How to create your own tagging scheme
To propose a new tagging scheme, use the format <tag name> <field name> <select-multi or text> <value>. Here is an example of a gesture tagging scheme:
GES Type select-multi left hand
GES Type select-multi right hand
GES Type select-multi both hands
GES Type select-multi point
GES Type select-multi trajectory
GES Type select-multi telic
GES Type select-multi atelic
GES Type select-multi viewpoint
GES Type select-multi iconic
GES Type select-multi metaphoric
GES Orientation select-multi sagittal
GES Orientation select-multi lateral
GES Topic select-multi time
GES Topic select-multi emotion
GES Topic select-multi argument
GES Comment text
Assemble your own tagging scheme and contact Francis Steen or Mark Turner to add it to the current definitions.
How To Export Tags
At the top of the tagging page, you'll see this export menu:
Select the tag you want; it will currently create a file with all instances of that tag in the MySQL tag database. You'll get the usual option to save the file:
The file will have a default name like "storycoding_export_GES_20141005222224.csv" that gives the tag and today's date and a bunch of numbers. Note this is a comma-separated values (csv) file; it can be imported into a spreadsheet application or a statistics package. The file looks like this:
# Export file generated by firstname.lastname@example.org on 2014-10-05 22:22:24 for tag GES
"2006-09-29_0300_US_CNN_Anderson_Cooper_360.tpt","a08e7ea2-be6d-11dc-8108-7b5efc535ceb","GES","2006-09-29 03:00:41","2006-09-29 03:00:43","","","",""
"2007-09-25_0100_US_CNN_Larry_King_Live.tpt","137a1d7a-be89-11dc-b23d-434b216e77ed","GES","2007-09-25 01:07:19","2007-09-25 01:07:22","left hand","","","sweeping motion - 'all over america'"
"2008-10-23_0630_US_KCET_Charlie_Rose.txt","0590f186-a0cc-11dd-80d6-00e0815fe83e","GES","2008-10-23 06:31:21","2008-10-23 06:31:23","both hands","lateral","time","Roundtable: interlocutor left, colleague opposite
Looking at gesture or at a blank spot in gesture 1 and 2. At the end of gesture 2, and in gesture 3, looks at interlocutor
coordination of beginning and end with inception and completion, and then coordination of final landmark with ""by doing THAT"", ""by doing that"" with ""path"" and ""result"" with final landmark. In gesture 3: ""toward"" coordinated with final landmark
Deserves a detailed qualitative analysis. It could be the object of ONE GESTURE-BLENDING PAPER OF ITS OWN, with some quantitative data in the background"

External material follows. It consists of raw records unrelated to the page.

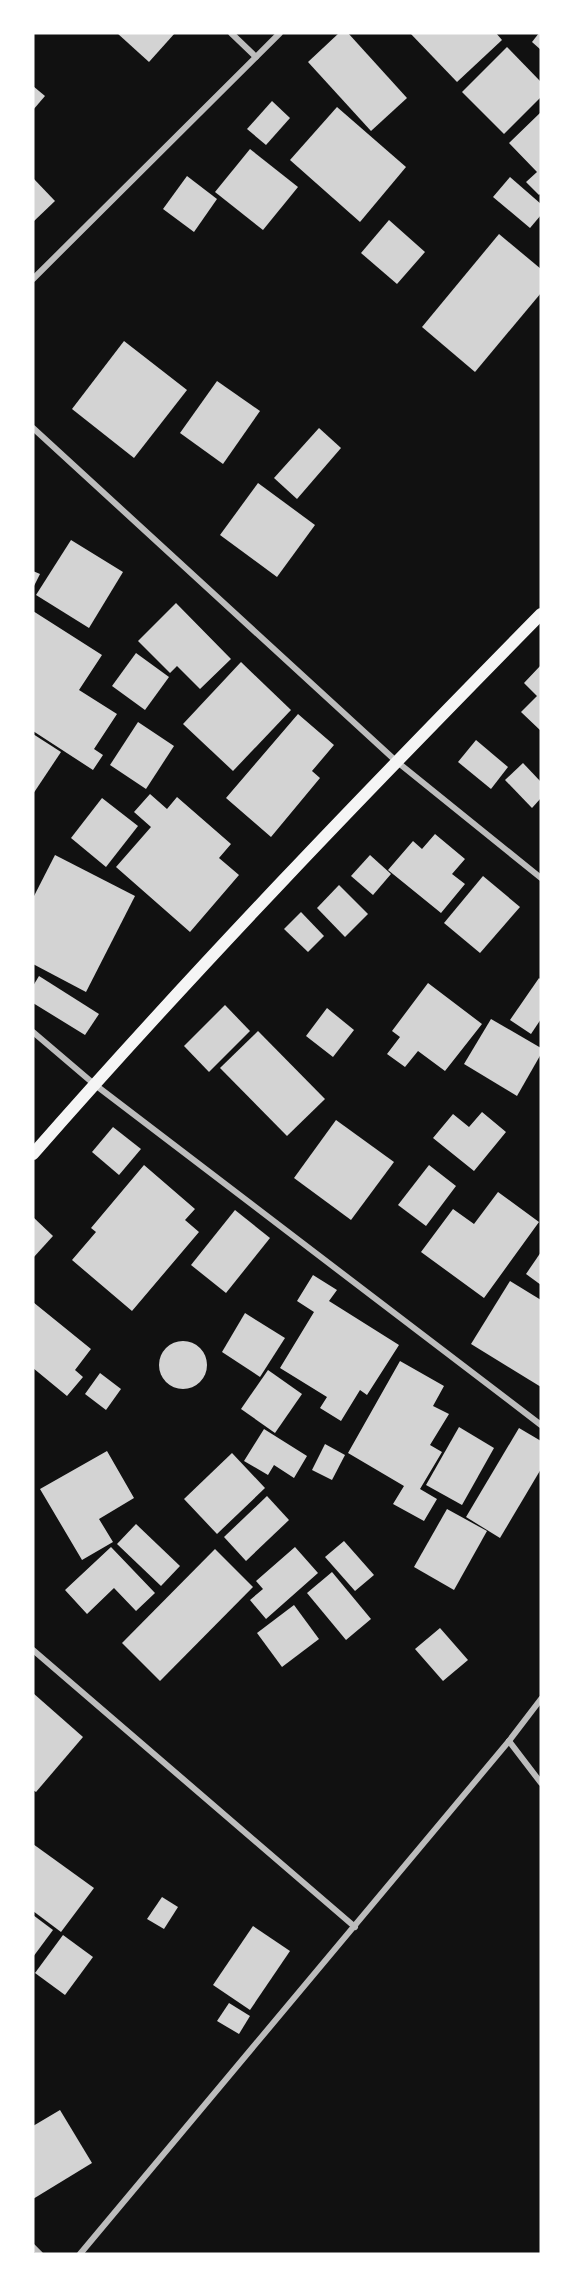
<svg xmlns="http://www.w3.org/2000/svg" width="574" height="2287" viewBox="0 0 574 2287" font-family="'Source Serif 4',serif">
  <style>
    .building { fill: #d3d3d3 }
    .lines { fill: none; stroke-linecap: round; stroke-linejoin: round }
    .minor { stroke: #bcbcbc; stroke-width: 6 }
    .secondary { stroke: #f5f5f5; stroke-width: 12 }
  </style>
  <rect width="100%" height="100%" fill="#111"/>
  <g class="building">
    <polygon points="117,33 175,33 149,62"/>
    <polygon points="339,33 348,33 407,98 371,131 308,62"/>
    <polygon points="410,33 496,33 502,40 457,82"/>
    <polygon points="539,33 541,33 541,50 532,42"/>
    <polygon points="507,47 541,82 541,97 504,134 462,92"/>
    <polygon points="33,86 45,96 33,110"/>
    <polygon points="272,101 290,118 266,145 247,129"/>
    <polygon points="337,107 406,167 360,222 290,160"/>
    <polygon points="541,112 541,193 539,195 526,182 537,172 509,143"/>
    <polygon points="250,149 298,187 263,230 215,192"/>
    <polygon points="187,176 217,199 194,232 163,209"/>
    <polygon points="510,177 541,204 541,215 530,228 493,197"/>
    <polygon points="33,178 55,201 33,222"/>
    <polygon points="389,220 425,252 397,284 361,253"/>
    <polygon points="499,234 541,269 541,293 475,372 422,327"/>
    <polygon points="124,341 187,390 134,458 72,409"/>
    <polygon points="217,381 260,411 223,464 180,433"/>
    <polygon points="319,428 341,448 297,499 274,478"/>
    <polygon points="258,483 315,525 277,577 220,535"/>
    <polygon points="71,540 123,572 89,628 36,595"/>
    <polygon points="33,571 40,574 33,588"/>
    <polygon points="176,603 231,659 200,689 177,666 170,673 138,641"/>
    <polygon points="33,611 102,655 79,690 117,714 94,749 103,755 93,770 33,731"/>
    <polygon points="136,653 169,677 145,710 112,686"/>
    <polygon points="241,662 291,710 233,771 183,724"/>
    <polygon points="541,665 541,731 521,712 537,696 524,683"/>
    <polygon points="298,714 334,745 312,771 320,778 271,837 226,798"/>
    <polygon points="138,722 174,746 146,789 110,765"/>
    <polygon points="33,734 61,752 33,794"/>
    <polygon points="476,740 508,767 491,789 458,762"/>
    <polygon points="523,763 541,782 541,798 532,808 505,780"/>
    <polygon points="150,794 167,809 177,797 231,844 219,858 239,875 190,932 116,867 151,827 134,812"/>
    <polygon points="102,798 138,826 106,867 71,838"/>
    <polygon points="435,834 465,859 452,874 465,884 441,913 388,870 413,841 422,849"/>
    <polygon points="55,855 135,896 86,992 33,964 33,898"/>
    <polygon points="370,855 391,874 373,895 351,876"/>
    <polygon points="483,876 520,907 480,953 444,923"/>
    <polygon points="339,885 368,914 345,937 317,908"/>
    <polygon points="301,912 324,936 308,952 284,929"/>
    <polygon points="39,976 99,1014 85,1035 33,1003 33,986"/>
    <polygon points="539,978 541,980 541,1019 531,1034 510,1020"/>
    <polygon points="428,983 482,1024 445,1071 418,1051 405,1067 387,1054 400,1037 392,1031"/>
    <polygon points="225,1005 250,1031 209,1072 184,1046"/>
    <polygon points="327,1008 354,1030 333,1057 306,1036"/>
    <polygon points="491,1019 541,1048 541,1054 517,1096 464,1064"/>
    <polygon points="258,1031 325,1099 287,1136 220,1068"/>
    <polygon points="482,1112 506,1132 474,1171 433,1138 453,1114 469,1127"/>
    <polygon points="336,1120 394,1162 351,1220 294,1178"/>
    <polygon points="113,1127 141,1149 119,1175 92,1152"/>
    <polygon points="144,1165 195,1209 185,1220 199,1232 132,1311 72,1260 96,1232 91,1228"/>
    <polygon points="429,1165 456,1186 426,1226 398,1205"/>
    <polygon points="498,1192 539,1222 484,1298 421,1252 453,1209 474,1224"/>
    <polygon points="235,1210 270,1238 226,1293 191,1265"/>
    <polygon points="33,1217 53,1236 33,1258"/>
    <polygon points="541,1252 541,1285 526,1274"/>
    <polygon points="313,1275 337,1290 329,1301 399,1345 367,1395 360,1390 341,1421 320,1408 327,1397 280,1368 314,1312 297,1301"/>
    <polygon points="510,1281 541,1300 541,1387 471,1344"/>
    <polygon points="33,1302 91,1349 75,1370 83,1377 67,1396 33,1368"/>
    <polygon points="245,1313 285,1338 260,1377 222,1352"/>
    <circle cx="183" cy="1365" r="24"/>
    <polygon points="400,1361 444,1386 433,1406 449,1414 430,1445 442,1452 420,1489 437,1499 424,1521 393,1504 404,1486 348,1453"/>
    <polygon points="268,1370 302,1394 275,1433 241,1409"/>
    <polygon points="100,1373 121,1389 106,1410 85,1394"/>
    <polygon points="459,1427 494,1448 462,1505 426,1485"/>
    <polygon points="519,1428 541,1441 541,1469 500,1538 466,1517"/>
    <polygon points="264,1429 307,1456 294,1478 274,1465 268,1475 244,1461"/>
    <polygon points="325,1444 345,1455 332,1480 312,1470"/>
    <polygon points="107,1451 134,1498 99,1519 113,1542 82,1560 40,1489"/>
    <polygon points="232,1453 265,1488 217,1534 184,1499"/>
    <polygon points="267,1496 289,1520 246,1561 224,1537"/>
    <polygon points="447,1509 487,1531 454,1590 414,1567"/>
    <polygon points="136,1524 180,1566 161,1586 117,1544"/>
    <polygon points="344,1541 374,1575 355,1591 325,1557"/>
    <polygon points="111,1547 155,1593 136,1611 114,1588 87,1614 65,1590"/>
    <polygon points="295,1547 318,1573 266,1619 250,1600 263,1589 256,1581"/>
    <polygon points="215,1549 253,1587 160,1681 122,1643"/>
    <polygon points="332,1572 371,1619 346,1640 307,1593"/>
    <polygon points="294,1605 319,1639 282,1667 257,1633"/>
    <polygon points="440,1628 468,1660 443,1681 415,1649"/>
    <polygon points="33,1693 83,1737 36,1792 33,1790"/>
    <polygon points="33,1844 94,1888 61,1932 33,1911"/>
    <polygon points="162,1897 178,1907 164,1929 147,1919"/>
    <polygon points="33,1915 53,1930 33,1957"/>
    <polygon points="253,1926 290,1951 250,2010 213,1985"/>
    <polygon points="63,1935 93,1957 65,1995 35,1973"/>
    <polygon points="229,2003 250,2016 239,2034 217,2021"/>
    <polygon points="60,2110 92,2163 33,2199 33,2126"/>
  </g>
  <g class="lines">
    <g class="minor">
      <polyline points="231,33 256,57"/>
      <polyline points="33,279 280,33"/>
      <polyline points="33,428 396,761 541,878"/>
      <polyline points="33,1032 94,1084 541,1425"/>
      <polyline points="33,1650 355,1927"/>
      <polyline points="509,1741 541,1783"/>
      <polyline points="33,2247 40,2254"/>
      <polyline points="80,2254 509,1741 541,1699"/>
    </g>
    <path class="secondary" d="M33 1154C196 968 368 790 541 614"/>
  </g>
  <rect width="574" height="2287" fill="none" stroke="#ffffff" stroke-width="69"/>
</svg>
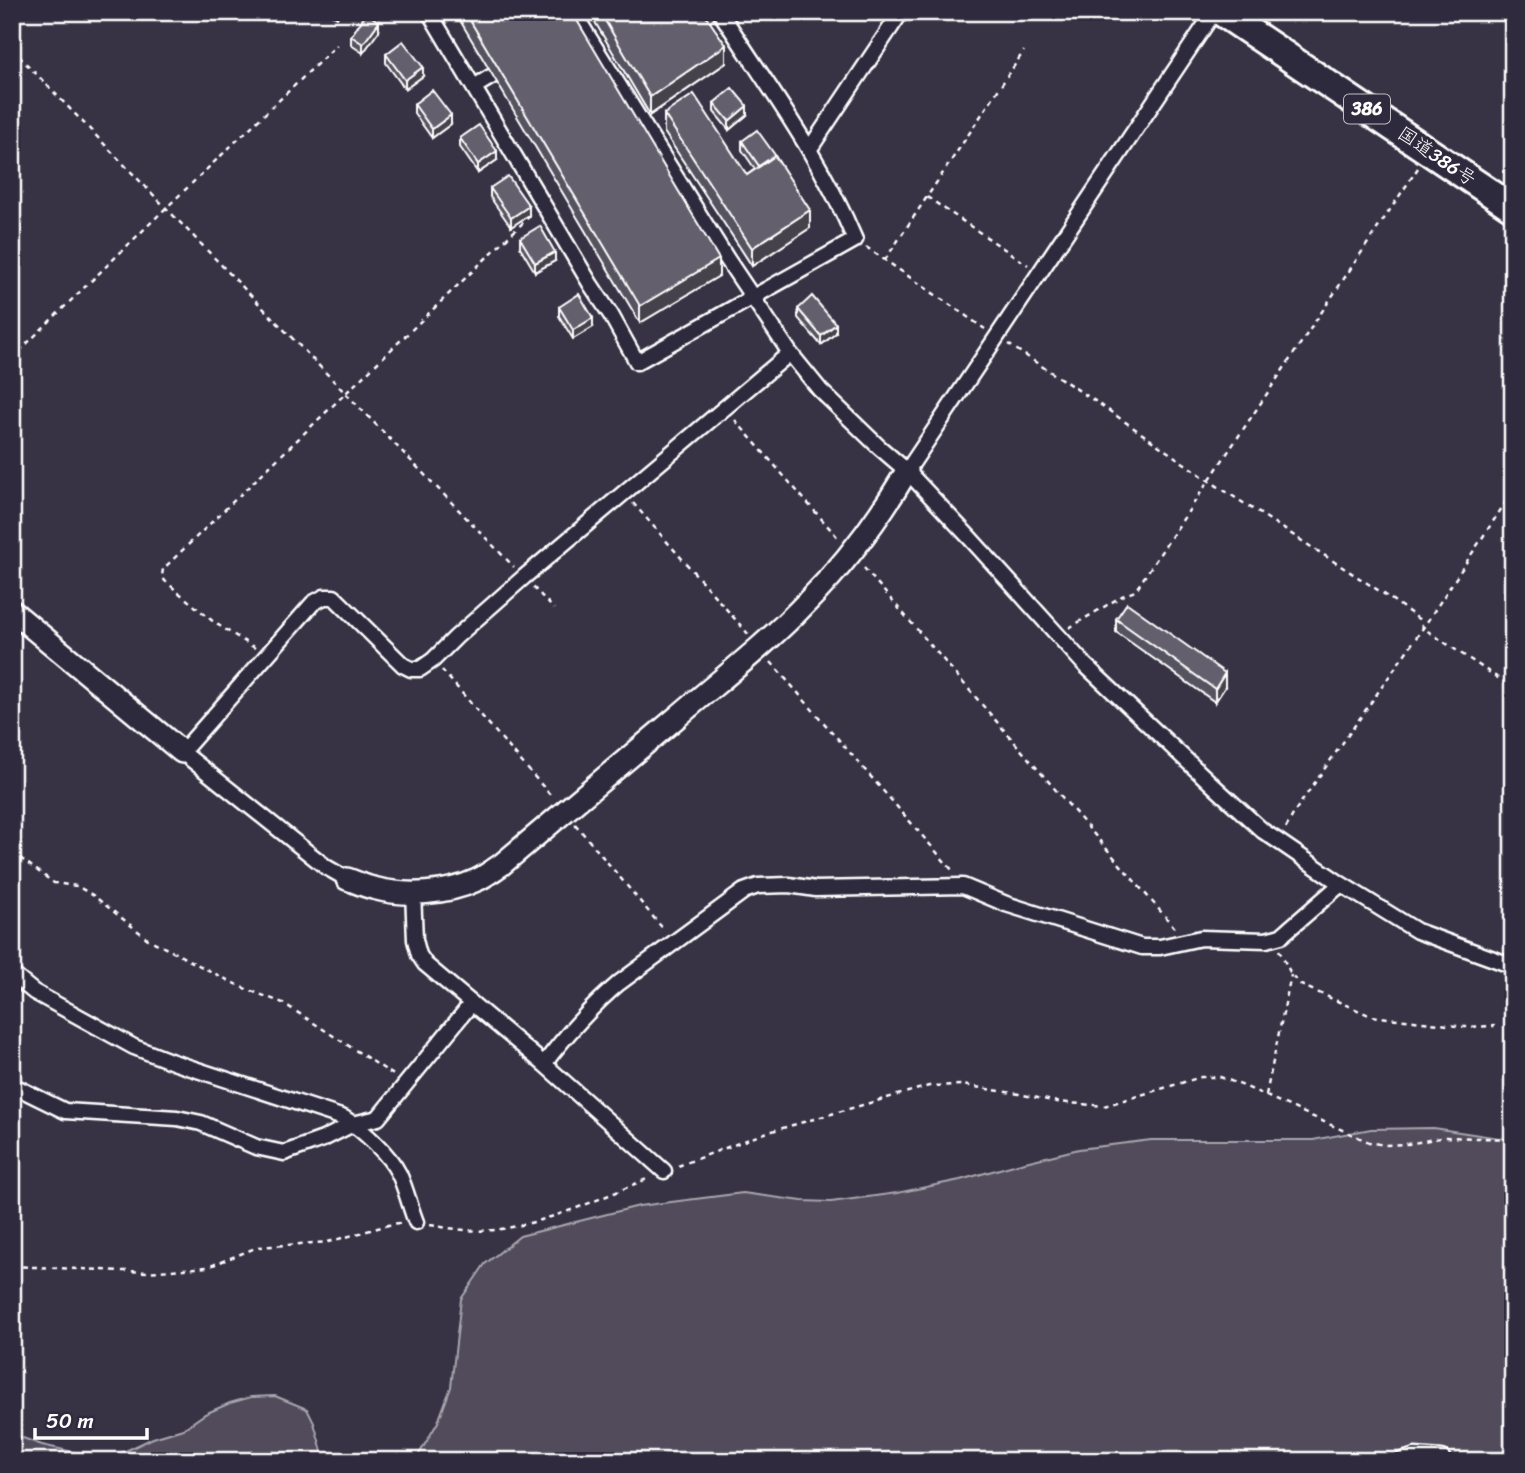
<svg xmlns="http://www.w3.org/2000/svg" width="1525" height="1473" viewBox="0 0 1525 1473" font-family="Sriracha,'Klee One',sans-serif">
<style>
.green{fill:#514c5c;stroke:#a8a6ae;stroke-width:2}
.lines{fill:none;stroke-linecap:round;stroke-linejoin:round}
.street-casing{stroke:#fff;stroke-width:19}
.secondary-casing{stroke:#fff;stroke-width:26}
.highway-casing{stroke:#fff;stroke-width:32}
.path{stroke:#fff;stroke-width:2.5;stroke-dasharray:5 5;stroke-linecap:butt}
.street{stroke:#2f2a3d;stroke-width:14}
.secondary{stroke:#2f2a3d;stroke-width:21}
.highway{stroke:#2f2a3d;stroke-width:26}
.wall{fill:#55525e;stroke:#fff;stroke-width:2}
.shaded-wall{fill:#45424c;stroke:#fff;stroke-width:2}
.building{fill:#635f6d;stroke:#fff;stroke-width:2}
.labels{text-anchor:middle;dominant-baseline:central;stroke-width:6;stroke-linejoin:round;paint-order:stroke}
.shield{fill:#2f2a3d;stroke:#c1bfc5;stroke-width:2}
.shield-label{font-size:18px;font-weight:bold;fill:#fff}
.street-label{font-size:19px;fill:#fff;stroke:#2f2a3d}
</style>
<rect width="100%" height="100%" fill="#373345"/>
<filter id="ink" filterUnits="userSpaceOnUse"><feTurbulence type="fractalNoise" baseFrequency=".0143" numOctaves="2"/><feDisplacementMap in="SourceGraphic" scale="14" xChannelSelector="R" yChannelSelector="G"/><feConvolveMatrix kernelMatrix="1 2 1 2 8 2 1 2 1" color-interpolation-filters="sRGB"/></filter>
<g filter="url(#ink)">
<path class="green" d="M1433 1128 1513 1140V1461H415L438 1422 451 1387 461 1299 485 1264 520 1236 639 1206 743 1193 802 1201 831 1202 897 1193 960 1180 1021 1163 1079 1149 1151 1140H1313L1371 1129Z
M275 1396 307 1409 314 1423 324 1458 328 1461H12V1434L42 1445 95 1457 117 1455 153 1438 183 1429 205 1414 230 1403 251 1397Z"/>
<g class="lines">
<g class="street-casing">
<path id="street" d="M429 12 591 285 611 315 637 362 855 240C821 158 768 86 720 12
M573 12 727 259 790 353 820 390 879 447 907 471 970 538 1084 664 1217 789 1263 831 1278 841 1341 884 1417 931 1513 966
M474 87 509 66
M809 150 901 12
M907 471 1214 12
M347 879 326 867 182 752 313 603 324 597H334L403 665 411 669H420L433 660 456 637 524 577 790 353
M413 892 415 940 419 955 425 964 544 1064 664 1171
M12 974 34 992 134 1047 173 1062 344 1118C363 1130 389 1154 399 1174 406 1189 410 1207 416 1222
M544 1064C564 1037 593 1005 619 983L744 891 758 886 789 885 816 889 963 886 1006 904 1142 947H1160L1201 938 1266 940 1281 936 1341 884
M12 1085 65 1111 177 1118 201 1123 256 1147 284 1153 323 1139 353 1124 378 1118 471 1004
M1400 1461 1415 1456 1442 1458 1444 1461"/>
</g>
<g class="secondary-casing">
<path id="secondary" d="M12 611 182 752
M347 879C356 882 364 886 373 888 406 897 447 894 477 880 486 876 493 870 501 865 559 816 617 767 676 718 720 680 767 644 807 602 846 563 879 518 907 471"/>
</g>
<g class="highway-casing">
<path id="highway" d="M1221 12 1513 208"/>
</g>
<path class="path" d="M12 49 514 567
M927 197 1028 265
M866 247 985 329
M885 260 1024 51
M1008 344 1101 405 1208 480 1384 594 1420 620 1423 628 1513 688
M12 358 166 208 337 45
M735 420 839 539
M633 503 749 635
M864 568 1175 928
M533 587 554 609
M1069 628 1122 596 1135 591 1418 168
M255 648 215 623 165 581 162 576 163 569 532 214
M771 662 953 871
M442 670 552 797
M575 824 665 931
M1286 828 1295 811 1423 628 1513 491
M12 852 54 883 77 886 94 896 148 939 241 987 283 1003 395 1076
M1279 950 1291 974 1301 985 1371 1016 1465 1027 1495 1026
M1266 1095 1291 975
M678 1166 765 1133 929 1086 962 1085 1019 1094 1057 1102 1104 1106 1201 1077H1220L1244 1086 1369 1142 1385 1145 1408 1144 1445 1137 1513 1139
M430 1225C453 1229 478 1233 501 1229 552 1221 602 1198 649 1178
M12 1266 147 1272 208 1267 258 1247 328 1242 392 1224 400 1223"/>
<use href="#street" class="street"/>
<use href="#secondary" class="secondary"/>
<use href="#highway" class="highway"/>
</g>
<path class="wall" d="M328 12H340L337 18Z
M455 12H572L719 276 640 323Z
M589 12H714V18L710 22 726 63 650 115Z
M379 31 363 53 351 45V36Z
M386 54 423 76 405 89 386 63Z
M714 103 747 115 729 130 714 112Z
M414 104 451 124 432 138 414 113Z
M664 114 747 175 755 169 742 150V141L775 156 810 228 752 266 664 132Z
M460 138 497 160 478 173 460 147Z
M490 188 529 215 511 227 490 197Z
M520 238 555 261 535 272 520 247Z
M559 307 593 327 573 339 559 316Z
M798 309 836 333 821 345 798 318Z
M1116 619 1225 687 1215 702 1116 632Z"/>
<path class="shaded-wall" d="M701 12H714V18L701 27Z
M379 22V31L363 53V44Z
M726 45V63L650 115V97Z
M423 67V76L405 89V80Z
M747 106V115L729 130V121Z
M451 115V124L432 138V129Z
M497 151V160L478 173V164Z
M529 206V215L511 227V218Z
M810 210V228L752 266V248Z
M555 252V261L535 272V263Z
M719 259V276L640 323V306Z
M593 318V327L573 339V330Z
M836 324V333L821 345V336Z
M1225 673V687L1215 702V689Z"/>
<path class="building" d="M465 12H572L719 259 640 306Z
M600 12H703L726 45 650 97Z
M367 13 379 22 363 44 351 36Z
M403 41 423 67 405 80 386 54Z
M732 88 747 106 729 121 714 103Z
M432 90 451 115 432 129 414 104Z
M694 94 747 175 775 156 810 210 752 248 664 114Z
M479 125 497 151 478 164 460 138Z
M757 130 775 155 759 166 742 141Z
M508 176 529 206 511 218 490 188Z
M540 226 555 252 535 263 520 238Z
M579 294 593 318 573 330 559 307Z
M812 296 836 324 821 336 798 309Z
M1127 603 1225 673 1215 689 1116 619Z"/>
</g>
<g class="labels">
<rect class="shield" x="1344" y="94.5" width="46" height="29" rx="5"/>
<g class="shield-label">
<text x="1367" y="109">386</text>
</g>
<g class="street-label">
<text transform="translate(1437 156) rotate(34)">国道386号</text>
</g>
</g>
<rect width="1525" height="1473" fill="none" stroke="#2f2a3d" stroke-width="42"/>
<rect x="21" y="21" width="1483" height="1431" fill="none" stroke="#fff" stroke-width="2.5" filter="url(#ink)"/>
<path d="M35 1428v10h112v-10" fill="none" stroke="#ffffff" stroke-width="3.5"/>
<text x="46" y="1428" font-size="21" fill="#ffffff" stroke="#2f2a3d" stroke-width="5" paint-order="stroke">50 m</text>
</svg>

"2012-12-01_0300_US_CNN_Anderson_Cooper_360.tpt","8fc6e660-3b6b-11e2-a367-001517add6fb","GES","2012-12-01 03:30:11","2012-12-01 03:30:11","","","",""
"2012-12-13_1600_US_CNN_Newsroom.tpt","a4b78490-4547-11e2-a15d-001517add6fb","GES","2012-12-13 16:46:00","2012-12-13 16:46:03","both hands","lateral","time","Both hand move at the same time and the direction is from left-to-right"
"2013-05-13_1900_US_CNN_Newsroom.tpt","ad5b3b8c-bc07-11e2-9ad0-001517add4ae","GES","2013-05-13 19:00:18","2013-05-13 19:00:20","","","",""
"2013-05-13_1900_US_CNN_Newsroom.tpt","ad5b3b8c-bc07-11e2-9ad0-001517add4ae","GES","2013-05-13 19:00:20","2013-05-13 19:00:23","","","",""
"2013-05-13_1900_US_CNN_Newsroom.tpt","ad5b3b8c-bc07-11e2-9ad0-001517add4ae","GES","2013-05-13 19:07:13","2013-05-13 19:07:15","","","",""
"2013-05-22_1400_US_CNN_Newsroom.tpt","41aec9e0-c2f0-11e2-8d86-001517add4ae","GES","2013-05-22 14:00:20","2013-05-22 14:00:22","","","",""
"2013-06-17_1900_US_CNN_Newsroom.tpt","2954a736-d789-11e2-bc51-001517add6fb","GES","2013-06-17 19:00:12","2013-06-17 19:00:14","","","",""
"2013-06-19_1500_US_CNN_Newsroom.tpt","decd961a-d8f9-11e2-8837-001517add6fb","GES","2013-06-19 15:01:08","2013-06-19 15:01:11","","","",""
A future iteration of the export function may limit the exported records to those created by you or your group. At the moment, you get everything; for some tags, that's nothing or not much; for others, it's a massive file.